Continuam As Medidas Repressivas
Desde então, as medidas repressivas contra a Igreja têm continuado. A mais recente é o encerramento forçado de duas universidades católicas, a de São João Paulo II e a Autónoma Cristã da Nicarágua. Além disso, o Governo de Manágua decidiu fechar a Fundação Mariana de combate ao Cancro e dois escritórios da Cáritas, a da Nicarágua e a diocesana de Jinotega.
Mal se soube de mais esta atitude contra a comunidade católica, D. Silvio José Báez, Bispo Auxiliar de Manágua e que vive exilado nos Estados Unidos desde 2019, escreveu nas redes sociais que “a ditadura da Nicarágua proibiu as estações da Via Sacra nas ruas”, mas “o que não poderão impedir é que o Crucificado revele a Sua vitória em cada acto de solidariedade, em cada luta pela verdade e pela justiça e em cada esforço para defender a dignidade das pessoas”.

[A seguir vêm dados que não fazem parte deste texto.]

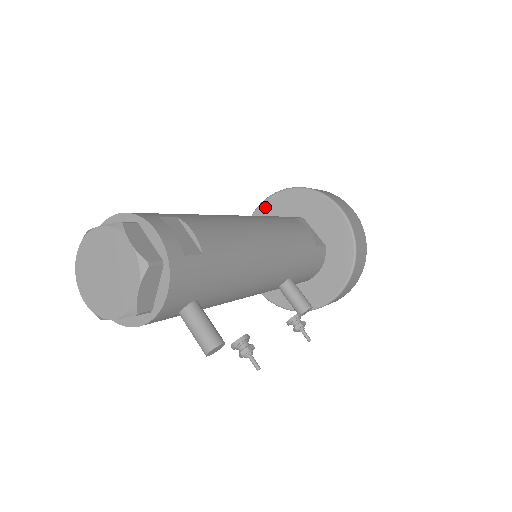
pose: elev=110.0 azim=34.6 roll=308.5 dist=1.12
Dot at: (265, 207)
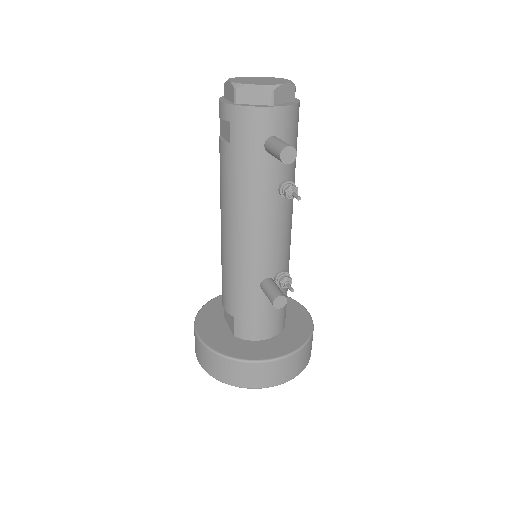
Dot at: occluded
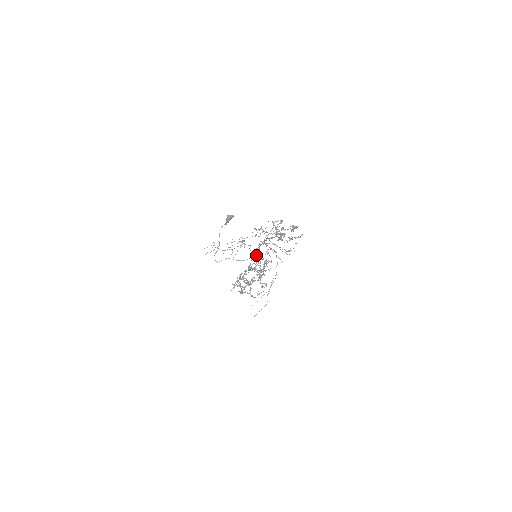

Entretanto alguns fiéis contactados pela Fundação AIS – mas que não podem ser identificados por questões de segurança – dizem que há padres cujos sermões nas Missas “estão a ser gravados”, que “ninguém pode pedir publicamente a libertação do Bispo Álvarez”, e que “os Católicos têm medo que os seus padres e bispos possam ser presos e deportados”.
Este clima de perseguição tem afectado também as congregações religiosas. O caso mais recente é o das Trapistas e de um grupo de religiosas de Porto Rico, que decidiram também deixar o país devido à pressão das autoridades. As religiosas da Congregação das Irmãs Trapistas da Nicarágua informaram no dia 1 de Março, na sua página oficial no Facebook, que deixavam “voluntariamente o país”, rumo ao Panamá, mas que permanecerão “sempre unidas na oração, na amizade e no amor que o Senhor nos deu nestes 22 anos”. Estas religiosas entraram assim na longa lista das vítimas das medidas repressivas tomadas pelo Governo de Daniel Ortega contra a Igreja Católica.
No passado dia 17 de Março, o Mons. Marcel Diouf, encarregado de negócios da Nunciatura em Manágua, deixou a Nicarágua, e mudou-se para a Costa Rica. O encerramento da Sede Diplomática do Vaticano fora pedido pelo Governo nicaraguense sete dias antes, a 10 de Março, na sequência de declarações do Papa Francisco a um ‘site’ argentino. Nessa entrevista, o Santo Padre fala do “desequilíbrio da pessoa que lidera” a Nicarágua, referindo-se a Daniel Ortega e descreve o país como sendo uma “ditadura grosseira”, comparando-a à tirania soviética de 1917 e à de Hitler, em 1935
O Centro Nicaraguense dos Direitos Humanos (CENIDH) denunciou também a repressão do Governo de Daniel Ortega e disse que, este ano, sem as procissões, a Semana Santa ficou “incompleta, mutilada…” e que tudo isto representa uma “flagrante violação da liberdade de consciência, religião e expressão”. E acrescenta ainda: “O regime de Daniel Ortega quer destruir o mais sagrado e solene do povo: a sua fé cristã e as suas tradições”.
A dia 3 de Abril, a ONU aprovou por mais dois anos a extensão do mandato dos peritos internacionais que estão a investigar a situação de direitos humanos na Nicarágua. Este mandato chegava agora ao fim e era necessária a votação de uma resolução para prolongar esse trabalho.
O futuro é, portanto, sombrio para este pequeno país da América Central. Todavia, a Igreja sabe que é vencedora: “Para além das ameaças dos que odeiam a Igreja, há uma mão poderosa que a guia e a protege”, lembra D. Silvio José Báez, Bispo Auxiliar da Arquidiocese de Manágua. “A mão de Jesus que sustém a Igreja é mais forte do que as calúnias e as perseguições de que esta é alvo. Não tenhamos medo. Estamos em boas mãos.”
Oração
Pelos dirigentes na Nicarágua, para que saibam respeitar os direitos da liberdade de consciência, religião e expressão dos Nicaraguenses, nós Te pedimos Senhor.